Au niveau de la zone D, le bar, il y a sept victimes, quatre hommes, trois femmes. On a l'impression d'une exécution individuelle, les uns après les autres. La fosse de la salle de spectacles, enfin, la zone la plus macabre, où 44 corps ont été trouvés.

Il faut comprendre les dégâts que ça peut faire. Ce n'est pas simplement un orifice d'entrée et de sortie. Ce sont des crânes explosés, des visages méconnaissables.

Un court extrait sonore

Après des heures à décrire l'horreur, l'enquêteur veut la faire écouter. Dans la salle de concert a été trouvé un dictaphone qui a enregistré l'intégralité de l'attaque. Il n'en diffusera qu'un très court extrait, rien qui ne permettra d'identifier des victimes.

C'est pour comprendre le côté brusque de cet instant de barbarie. Ça ne dure que 22 secondes, qui durent une éternité. Mais c'est nécessaire.

Une citation de :Patrick Bourbotte, coordinateur des constatations pour la brigade criminelle de Paris

Quelques parties civiles se lèvent et sortent. Au micro, un avocat redonne le numéro d'assistance psychologique pour ceux qui écoutent via la webradio.

Le groupe Eagles of Death Metal résonne, interrompu par des salves de tirs. L'audio se coupe, silence.

258 coups de feu

Du reste, des 2 h 38 d'enregistrement, il ne lira que quelques extraits. Je vais glisser ma voix dans celle des terroristes, ce qui n'est pas la chose la plus facile à faire.
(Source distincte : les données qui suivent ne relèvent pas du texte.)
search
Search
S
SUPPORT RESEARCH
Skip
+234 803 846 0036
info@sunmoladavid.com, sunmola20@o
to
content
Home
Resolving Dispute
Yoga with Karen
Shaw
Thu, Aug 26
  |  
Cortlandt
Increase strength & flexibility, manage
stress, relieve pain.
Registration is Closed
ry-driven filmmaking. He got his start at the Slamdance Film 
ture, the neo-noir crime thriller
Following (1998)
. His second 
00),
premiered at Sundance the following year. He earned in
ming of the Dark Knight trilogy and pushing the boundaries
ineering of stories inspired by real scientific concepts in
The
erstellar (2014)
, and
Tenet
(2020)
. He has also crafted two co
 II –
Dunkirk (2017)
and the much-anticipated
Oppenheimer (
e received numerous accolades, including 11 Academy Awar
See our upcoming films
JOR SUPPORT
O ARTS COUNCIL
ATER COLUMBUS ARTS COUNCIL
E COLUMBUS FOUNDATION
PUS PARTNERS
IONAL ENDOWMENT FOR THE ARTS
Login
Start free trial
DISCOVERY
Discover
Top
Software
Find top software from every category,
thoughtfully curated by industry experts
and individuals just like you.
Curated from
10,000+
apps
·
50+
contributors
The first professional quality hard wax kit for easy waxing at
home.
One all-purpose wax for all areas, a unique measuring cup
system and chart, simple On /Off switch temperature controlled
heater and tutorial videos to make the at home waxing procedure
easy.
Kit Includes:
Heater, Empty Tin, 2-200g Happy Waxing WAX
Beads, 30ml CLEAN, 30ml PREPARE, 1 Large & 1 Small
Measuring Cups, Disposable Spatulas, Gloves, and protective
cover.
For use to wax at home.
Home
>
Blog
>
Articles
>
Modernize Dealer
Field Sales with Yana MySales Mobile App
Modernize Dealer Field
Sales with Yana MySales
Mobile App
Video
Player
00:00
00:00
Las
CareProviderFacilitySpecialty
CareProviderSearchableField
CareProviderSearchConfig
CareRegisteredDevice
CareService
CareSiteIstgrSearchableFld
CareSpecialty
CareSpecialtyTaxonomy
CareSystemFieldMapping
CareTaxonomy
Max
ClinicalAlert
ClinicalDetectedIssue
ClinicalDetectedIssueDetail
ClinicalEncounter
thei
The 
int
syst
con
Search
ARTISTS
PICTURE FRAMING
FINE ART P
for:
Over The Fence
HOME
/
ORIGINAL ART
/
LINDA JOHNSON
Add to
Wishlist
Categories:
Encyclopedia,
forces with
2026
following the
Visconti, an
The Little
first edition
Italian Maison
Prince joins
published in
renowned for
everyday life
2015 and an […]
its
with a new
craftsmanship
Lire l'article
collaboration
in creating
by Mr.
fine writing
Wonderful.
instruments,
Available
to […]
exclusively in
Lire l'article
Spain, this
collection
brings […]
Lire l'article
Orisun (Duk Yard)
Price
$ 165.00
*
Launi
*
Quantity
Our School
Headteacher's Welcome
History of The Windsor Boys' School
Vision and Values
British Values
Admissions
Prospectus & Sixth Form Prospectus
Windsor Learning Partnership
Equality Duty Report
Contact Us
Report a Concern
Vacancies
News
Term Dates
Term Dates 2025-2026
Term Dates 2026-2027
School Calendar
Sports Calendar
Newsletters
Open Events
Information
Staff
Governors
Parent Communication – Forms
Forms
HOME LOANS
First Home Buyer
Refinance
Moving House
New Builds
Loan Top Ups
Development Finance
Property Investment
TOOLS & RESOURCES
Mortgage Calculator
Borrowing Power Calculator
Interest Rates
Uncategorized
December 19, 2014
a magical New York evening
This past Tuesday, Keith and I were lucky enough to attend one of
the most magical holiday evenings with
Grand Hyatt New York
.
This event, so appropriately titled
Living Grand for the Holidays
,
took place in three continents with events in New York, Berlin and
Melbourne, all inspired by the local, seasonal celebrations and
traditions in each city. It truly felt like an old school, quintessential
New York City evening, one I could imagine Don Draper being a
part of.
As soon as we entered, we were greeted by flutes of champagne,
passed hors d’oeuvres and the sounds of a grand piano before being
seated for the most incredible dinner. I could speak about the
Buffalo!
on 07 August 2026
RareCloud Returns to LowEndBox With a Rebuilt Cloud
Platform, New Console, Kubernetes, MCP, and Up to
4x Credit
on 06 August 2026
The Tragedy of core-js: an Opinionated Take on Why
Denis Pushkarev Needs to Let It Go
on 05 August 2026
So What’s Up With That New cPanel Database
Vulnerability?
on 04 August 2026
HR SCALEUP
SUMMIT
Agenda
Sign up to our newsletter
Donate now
Il hausse le ton. Cache-toi ou je tire! Lève-toi ou je te tue!, crie-t-il dans le micro. Pourquoi vous bombardez nos frères en Syrie? On est venus ici pour faire la même chose. Viens ici toi, viens! On va vous bombarder ici sur terre. Nous, on n'a pas besoin d'avions. Je t'avais prévenu de pas bouger... Vous connaissez Daech, l'État islamique?

Sur la bande-son, les enquêteurs ont compté les coups de feu de cette séquence de 32 minutes : 258, en rafale et au coup par coup.

Le procès des attentats djihadistes du 13 novembre 2015 (130 morts et plus de 350 blessés), les plus meurtriers commis en France, doit reprendre lundi.